One of these issues is the challenge companies face when addressing data security. To be taken seriously, corporations need to have mechanisms in place protecting confidential information. Today, sensitive data can be sent to employees’ telephones, computers, or even cars. How can organizations ensure investors, clients, or customers that this information is protected and handled confidentially? Awareness of this problem is growing and most companies are starting, or have taken steps to address it. However, there is still much do be done when it comes to providing companies with IT-‐security solutions. For example, a problem IT-‐security companies and their customers face is that it still is not clear who in the organization should be responsible for handling IT-‐security. This makes it difficult for companies to put an effective strategy in place, and it makes it difficult for security providers to sell their products.
Another difficulty in the IT-‐security marketplace is that companies do not fully understand the dangers and constant threats to their information security. In short, clients are not knowledgeable enough to make the best procurement decisions. This leads to a lengthy sales process.
Secmaker, and many other IT-‐security companies have adhered to the practice of using consultants and partners when selling their products. Essentially outsourcing their sales function in order to focus on their strengths. This also means that the sales process is shortened for Secmaker. But this practice can have risks associated with it.
Therefore this thesis aims to investigate the potential risks with outsourcing a company’s sales function. Secmaker will be used as a case study from which broader conclusions will be drawn.
1.2 Purpose and objectives
This thesis will investigate what problems and risks can arise from outsourcing too much of a company’s sales process. One way in which a sales function is outsourced is when a company relies heavily on consultants and partners to sell their products.
We aim to assess the strategic risk a company may face by looking at aspects such as:
• The strategic importance of building long-‐term customer relationships
• Marketing practices. Where and how does Secmaker communicate with the market? • What factors affect customer perceptions of the company?
Apart from sales, the authors believe marketing and project management to be the most important areas of activity in a company involving customer contact. Therefore, a second purpose of the thesis will be to investigate if these activities can reduce the potential risk companies face by outsourcing the sales function.
1.3 Research question
The authors aim to answer these questions:
• What are the strategic risks associated with outsourcing a sales function?
• Can customer contact through marketing and project management compensate for these risks?
1.4 Limitations
As mentioned, the study will focus on the marketing and sales aspects of Secmaker’s main product NetID. A main limitation is that the authors lack competence in the technical aspects of the product. Therefore no programming or product design analysis will be made.

• **Material**:
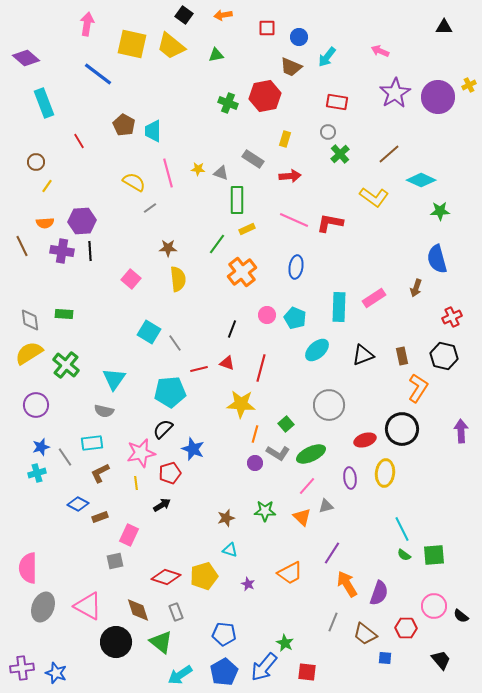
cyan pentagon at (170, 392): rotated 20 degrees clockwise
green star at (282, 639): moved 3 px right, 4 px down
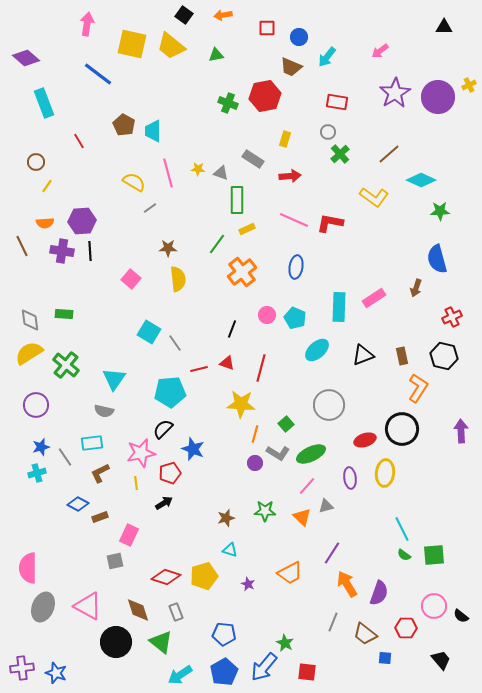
pink arrow at (380, 51): rotated 60 degrees counterclockwise
black arrow at (162, 505): moved 2 px right, 2 px up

• **The tasks**:
a - According to the thesis excerpt on outsourcing sales, what is the name of Secmaker's main product?
b - Please carry on the thesis excerpt on outsourcing sales from its last sentence.
The data plays no part in these tasks.

• **Responses to the tasks**:
a - NetID.

b -
Also, the case of outsourcing a sales function will be empirically researched only through looking at Secmaker. However, the study will be conducted in general terms so that conclusions and recommendations can be applied to any company in a similar situation.
Chapter 2 – Methodology
Following the introduction in chapter one, chapter two discusses the methodology of the study. That is, how the study has been conducted, the work process, type of study, research process. The process and specifics of collecting data is mentioned together with the outline of interview questions used. The chapter ends with criticism of sources and a discussion on credibility.
2.1 Work process
The authors have spent six months completing this thesis. Work began in June 2012 and was concluded in December 2012.
Thesis proposal
Writing a thesis proposal was the first step. The proposal outlined the whole research process, including research questions, chosen empirical method, limitations and an initial literature study.
After the proposal had been presented and approved, the authors conducted the research in the following order:
1. First meeting with Secmaker. Gaining an understanding of the company and its products.
2. Literature study. Delving deeper in the literature that had been identified when writing the thesis proposal. Two main areas where chosen for further study: project management and marketing.
3. Interviews with Secmaker employees and managers. 4. Analysis of findings.
5. Iteration of research questions. 6. Interviews with IT consultancies.
7. Iteration of research questions. Discussion with supervisor.
9. Interviews with customers.
10. Analysis of empirical results and theoretical findings. 11. Writing, editing.
12. Drawing conclusions and stating recommendations. 13. Submitted thesis.
14. Final presentation.
2.2 Type of study and research method
The study has been of a qualitative, inductive nature. Semi structured interviews have been used to gain insights into the sales, marketing and project management aspects of Secmaker and its partners.
A further research tool that has been used is a case study into the sales practices of Secmaker. The case study allows the authors to generalize their results in strong correlation with theories.
2.2.1 Case study
“A case study is a methodology that is used to explore a single phenomenon (the case) in a natural setting using a variety of methods to obtain in-‐depth knowledge.”
(Collis & Hussey, 2009, p.82)
According to Scapens (1990) there are four different types of case studies when there exists a sufficient amount of theory on which to base a case study: descriptive case study, illustrative case study, experimental case study and the explanatory case study. The type of case study that best fits the research conducted in this thesis is the explanatory case study. Scapens describes this form of case study as one where “existing theory is used to understand and explain what is happening.”
Furthermore, there are two different ways in which one can structure a case study: a comparative case study and a single critical case study. A comparative case study studies two or more objects, all in the same manner, and findings are compared to one another. In this structure, the more objects studied, the more generalizable the results. In single critical case studies it is difficult to generalize the results, unless there is a clear set of theories with which the results conform.
2.2.2 Research paradigm
This thesis will be conducted through interpretive research. It is the authors’ belief that perception of reality is subjective and therefore possible to influence (Collis & Hussey, 2009).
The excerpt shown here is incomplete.